Michigan made knife #10 is complete. I learned a new technique while making this knife. A spear point knife is a knife where the tip of the blade is aligned with center axis of the blade. There are a lot of ways to accomplish that design. For this knife I was going for a more angular look, and I decided to drop the point with a straight line. I also wanted there to be a swedge or false edge on the top of the blade. I’ve always liked the look of a swedge without a plunge line. A lot of makers have made knives with that feature. One that comes to mind readily is Randall, but other famous makers like Lile, Hibben and Loveless have made a knife with a plungeless swedge.
Knife With a Plungless Swedge
I suppose I should explain what a plungless swedge is. If you look at knives I have previously made with a swedge, you will see a vertical line where the swedge stops. That vertical line is a plunge line.
A plunge line on a swedge works well on some designs but I wanted nice clean lines and angles sweeping back towards the handle. A vertical line in the middle of the blade just wouldn’t cut it.
The problem was that I have never tried to make a plungeless swedge. I had to figure out how to do it – which made this project much more fun. At first I tried to figure out if there was a geometric formula relating blade height and grind angles to that you could automatically end up with a knife with a plungeless swedge. Then I remembered that very few knife makers are mathematicians and I decided I was overthinking it.
The tricky part is you want the grind lines from the swedge to meet up perfectly with the grind line of the primary bevel. Everything needs to be symmetrical from side to side.

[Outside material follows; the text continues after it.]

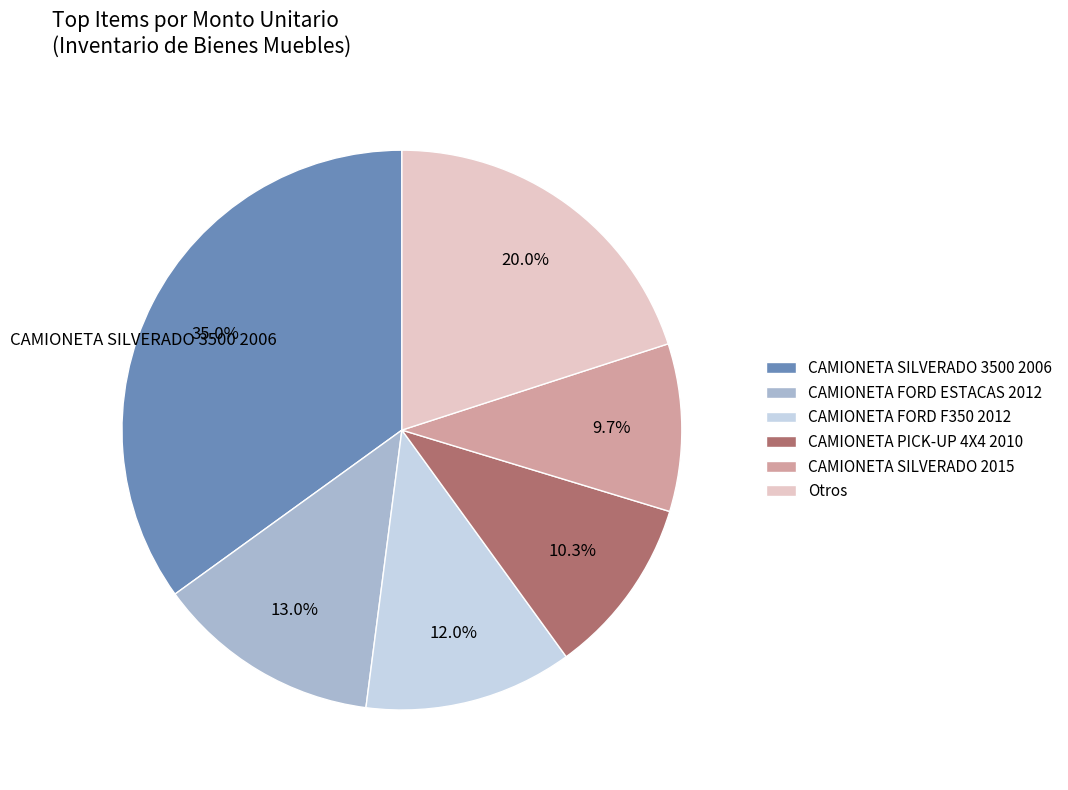

What percentage do CAMIONETA SILVERADO 2015 and Otros together represent?

29.7%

I reasoned that if I tried to grind the swedge in after completing the primary bevel, it would either compromise the nice straight lines of the primary bevel or the nice straight lines of the swedge. So I ground a 12 degree flat grind for the swedge and then a 5 degree flat grind for the primary bevel. I pretended that the swedge ended somewhere in space off the top of the blade (red above). I got things as close as possible before heat treatment, leaving the edge at about the thickness of a dime. After heat treat and sharpening, I adjusted the lines as needed with a sanding block and some sand paper.

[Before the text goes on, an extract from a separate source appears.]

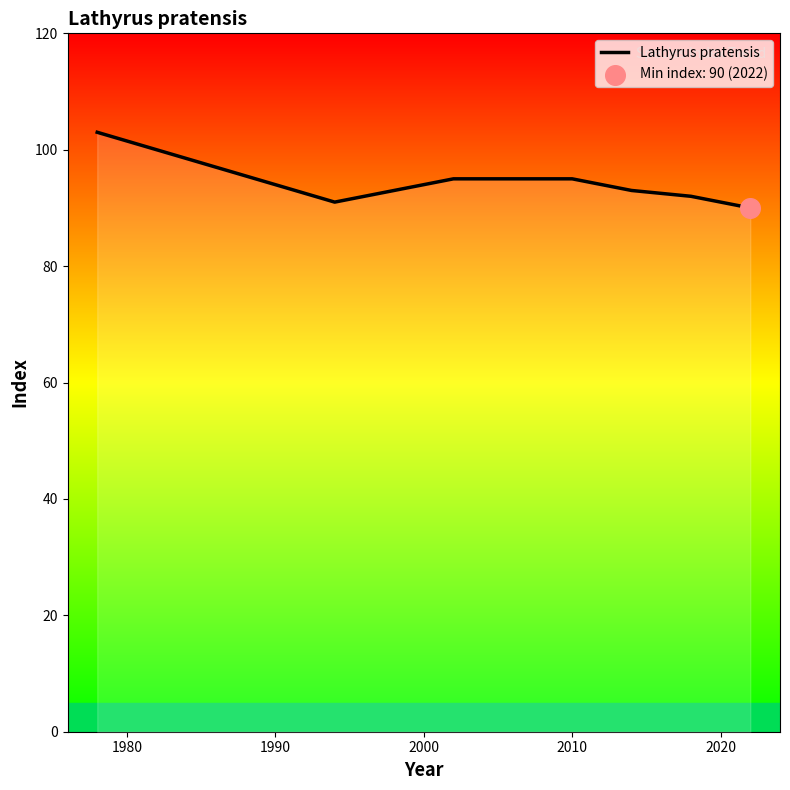

What is the change in value from 1980 to 2010?

-9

Details of Michigan Made Blade Number 10
The blade is 6 inches in length with about a 5 inch handle. I left a little exposed metal point at the back of the handle that I can grind off at your request. The steel is 1/4″ thick O1 tool steel hardened to 60 on the RC scale. In order to improve the balance of the knife I drilled some holes in the tang to lighten the handle.

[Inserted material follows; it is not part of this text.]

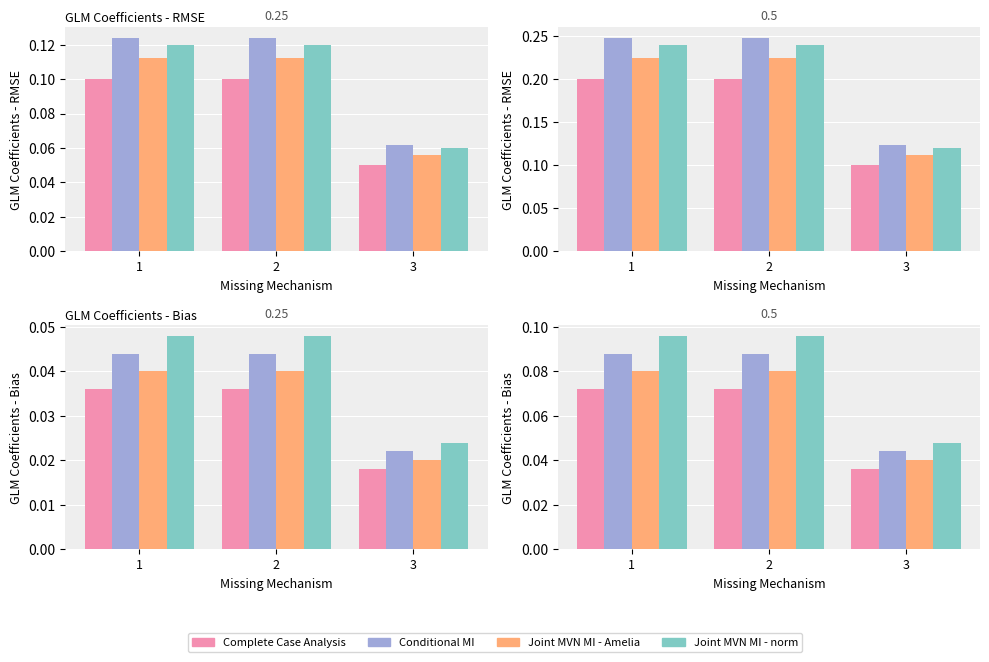

What is the value of the Joint MVN MI - norm bar at the 2nd from the left?

0.1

I am happy I made the decisions I did about having no plunge line on the swedge. Aesthetically I think it flows better.
I forged the guard do that it is literally a part of the tang. I cannot envision how you would be able to break a guard like that. I’ve literally beat the thing when it was red hot with a hammer and it didn’t come off. 🙂
Of course I paid a lot of attention to the ergonomics of the handle. It feels like a dream.